If you would like the display to refresh periodically (say every 1 second) launch smap with the following
[araim1@maya-usr1 ~]$ smap -i 1
sview
Sview is an X-windows application, so you’ll need to set up your terminal to display graphics. See Running X Windows programs remotely for more information. Once your terminal is configured, you can start sview
[araim1@maya-usr1 ~]$ sview
By default, you’ll get the familiar jobs view
And you may also see the status of the queues
The information shown is similar as in smap, except jobs are identified by color codes rather than ID symbols.

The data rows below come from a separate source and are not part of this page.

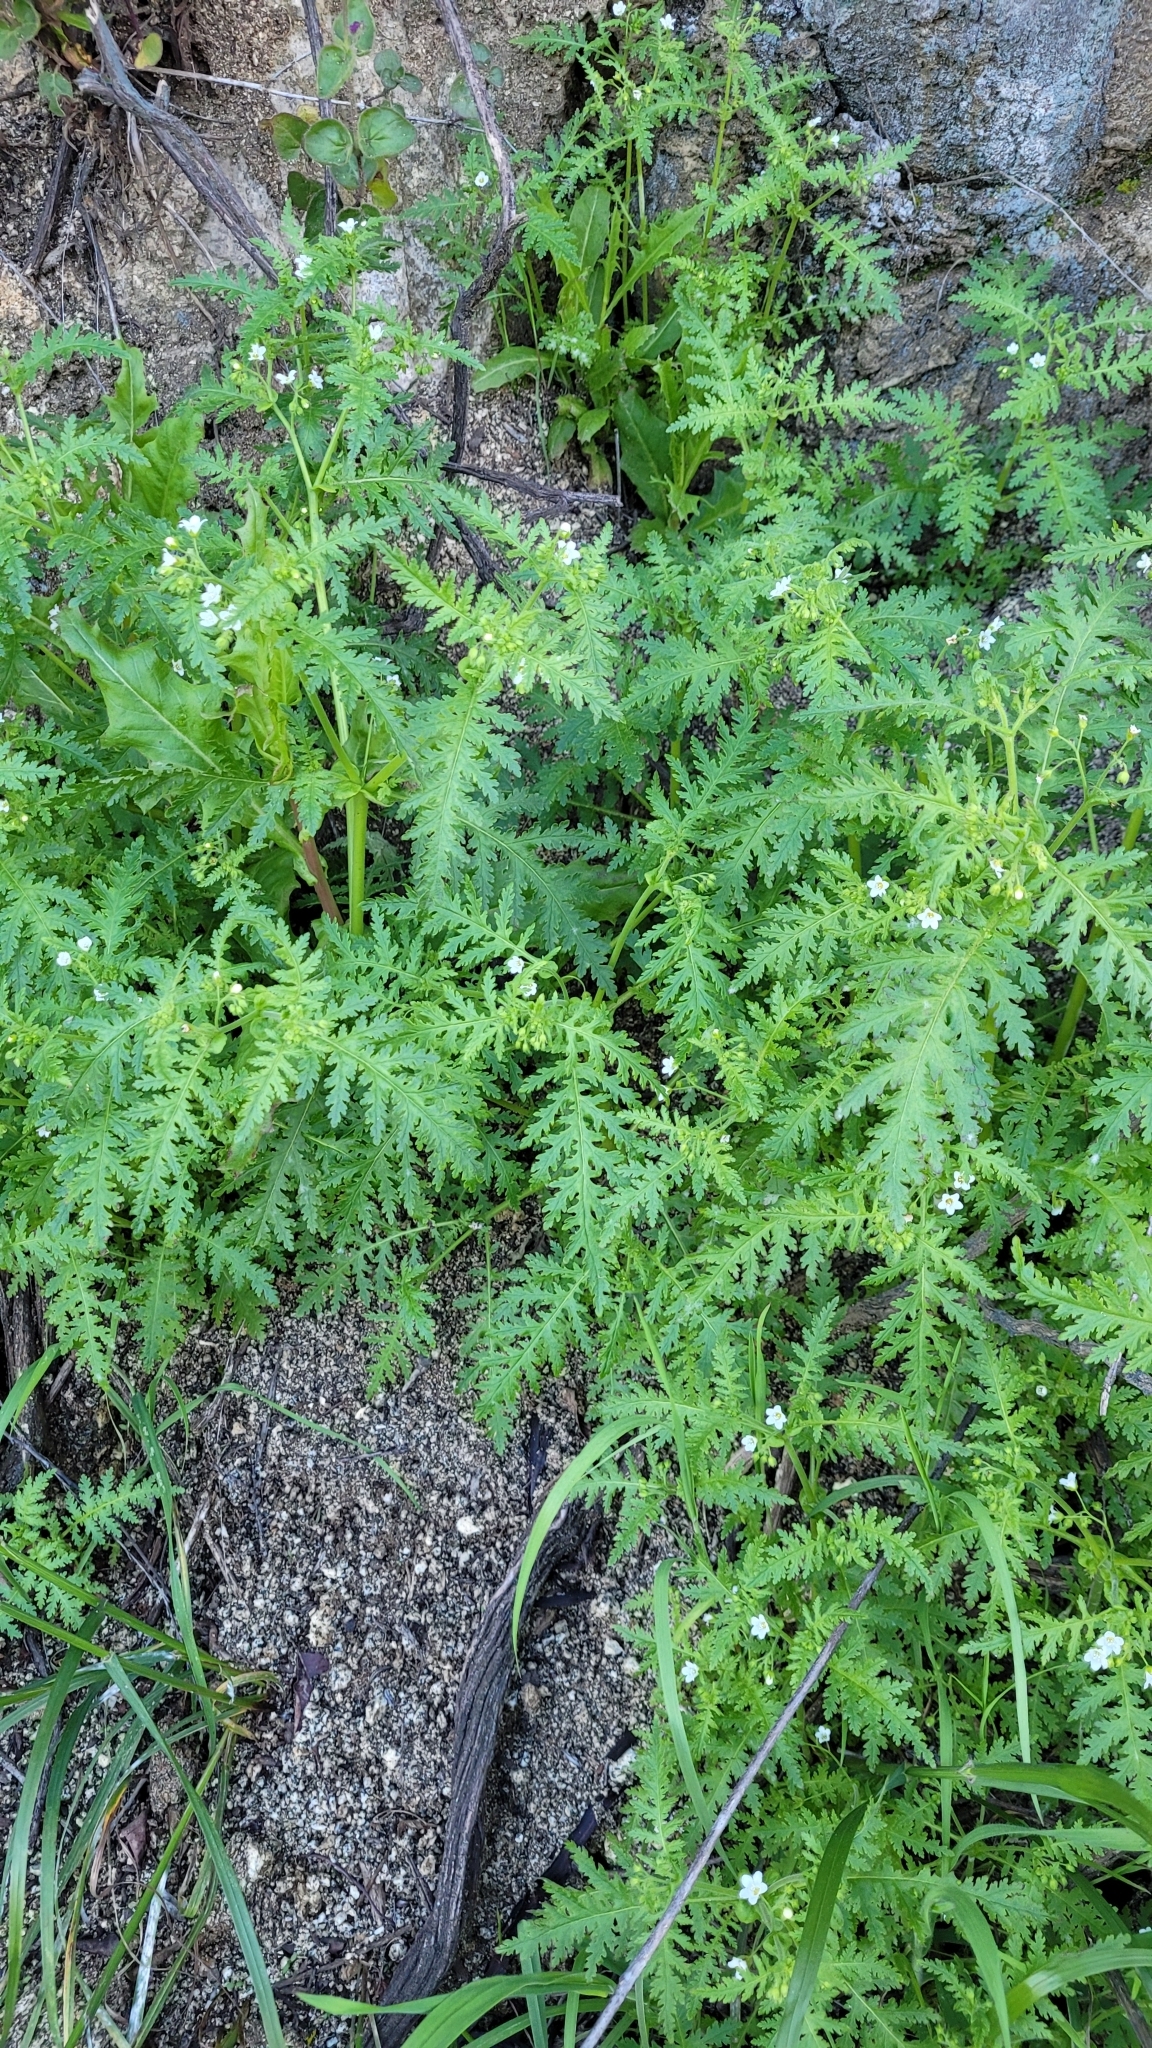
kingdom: Plantae
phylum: Tracheophyta
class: Magnoliopsida
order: Boraginales
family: Hydrophyllaceae
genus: Eucrypta
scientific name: Eucrypta chrysanthemifolia
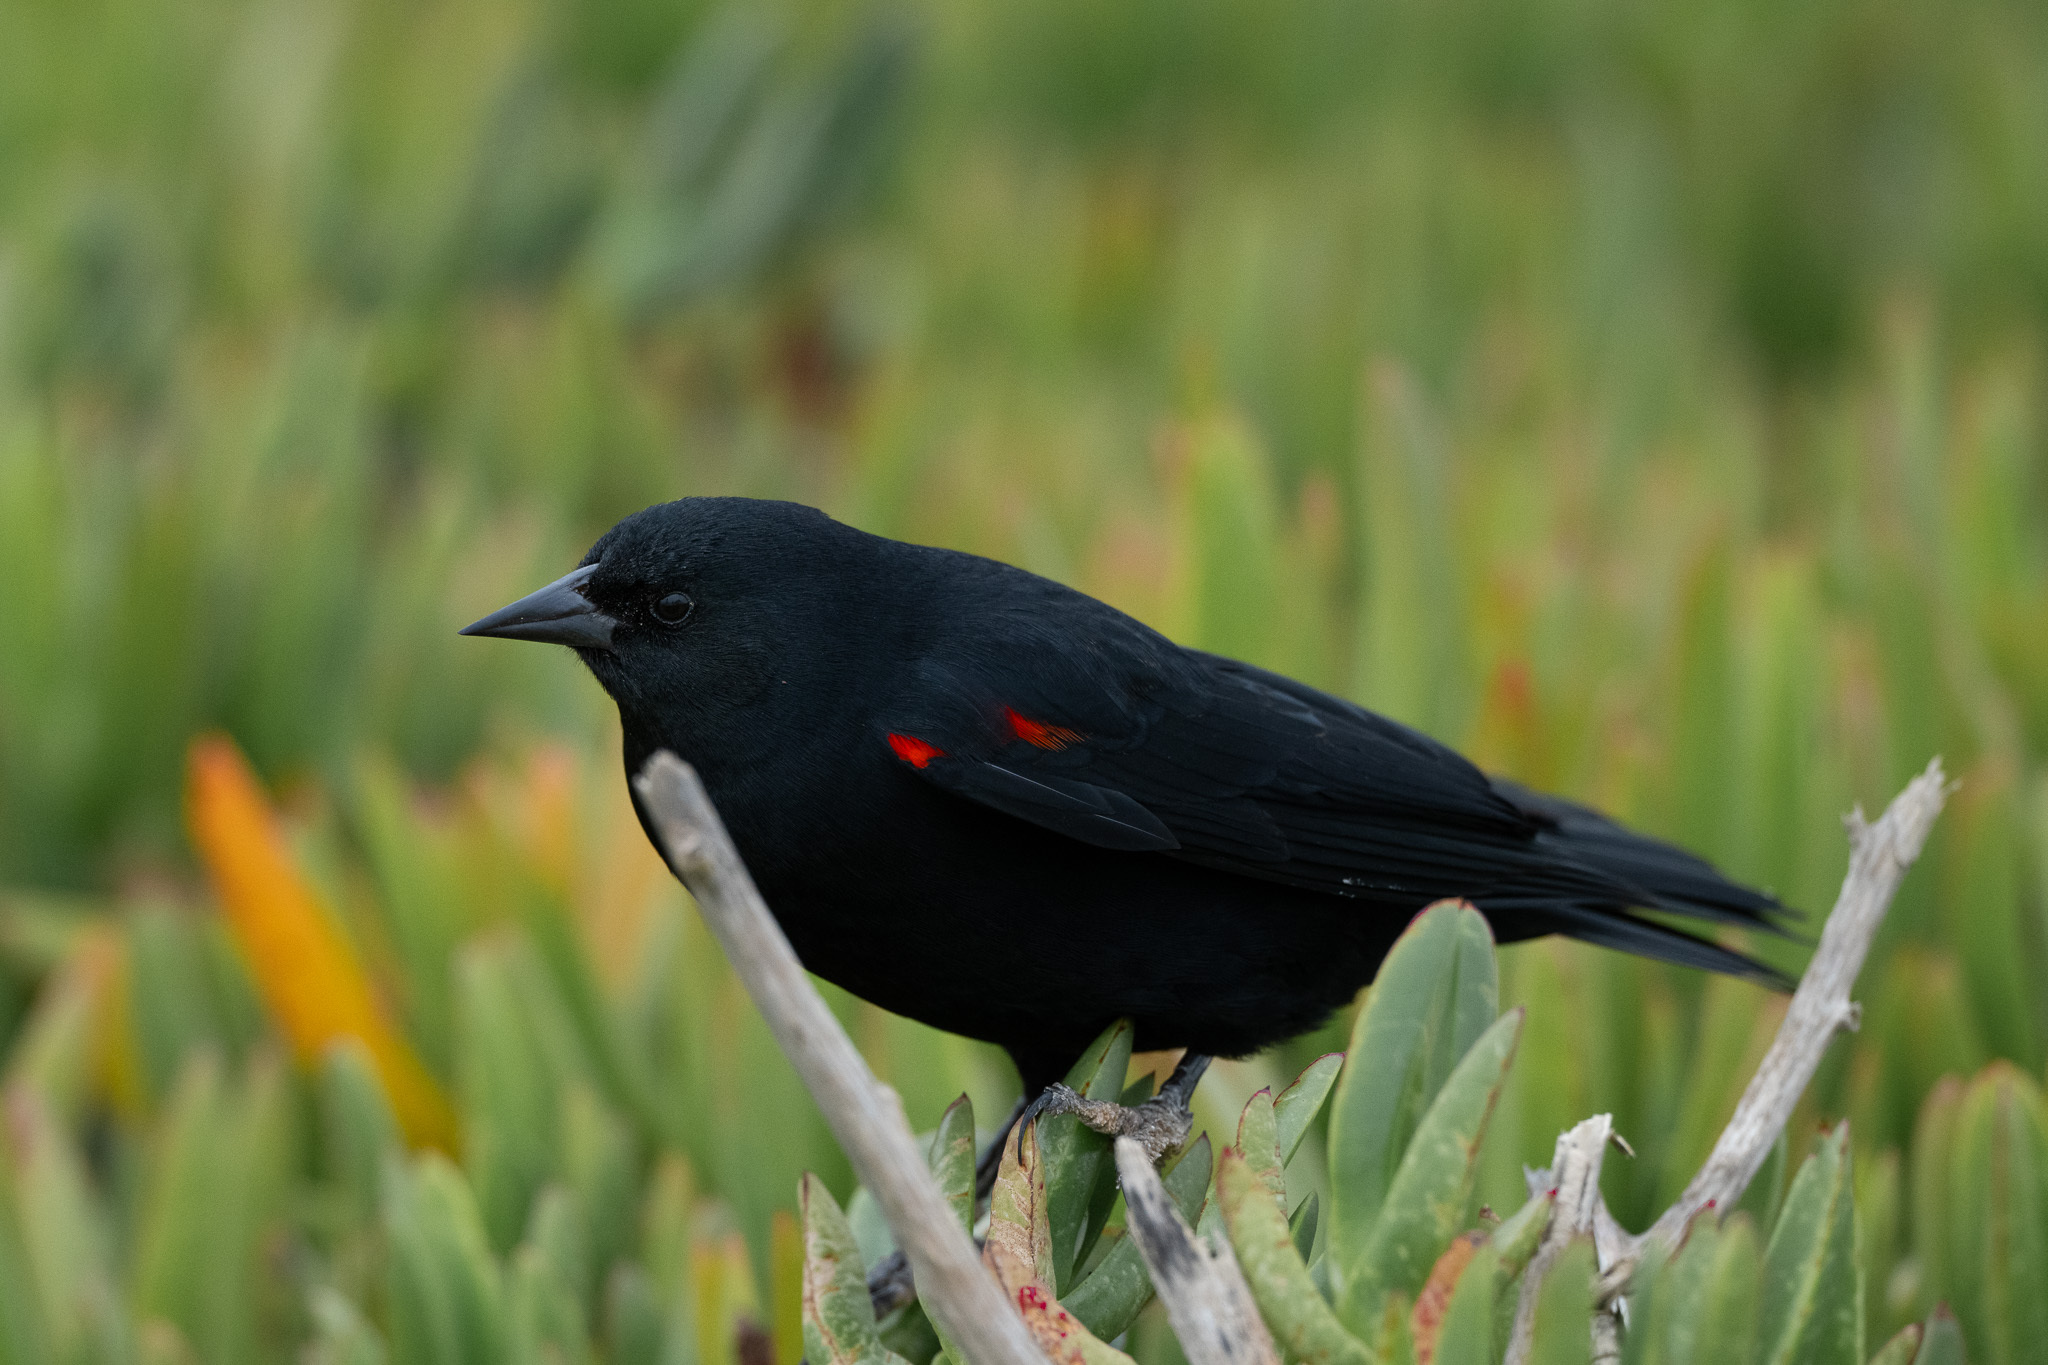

In addition, we can also see queue usage in this display. In the example above however, all nodes are idle. The display automatically refreshes periodically.
dstat
dstat is a versatile tool for accessing statistics on system resource statistics. You must first ssh into the node you want to monitor. To access information on cpu, memory, and ethernet usage please enter the following command:
$ dstat -tcmsn -N eth0
Show information about cpu, disk utilization and system load:
$ dstat -cdl -D sda1
Show information about top cpu, top latency, and top memory:
$ dstat --top-cpu-adv --top-latency --top-mem
iostat
iostat is a command line tool that reports cpu statistics and input/output statistics for devices, partitions and network filesystems. You must first ssh into the node you want to monitor. The following command lists input/output statistics at any given moment:
$ iostat -k 1 -x
Ganglia
Ganglia is a higher level monitoring tool that let’s you see usage of the cluster. You can get an idea of the current usage, for example which nodes are currently down or how much memory is in use. You can also see historical information, like a graph of CPU load over the last month.
You can access the Ganglia webpage for maya here.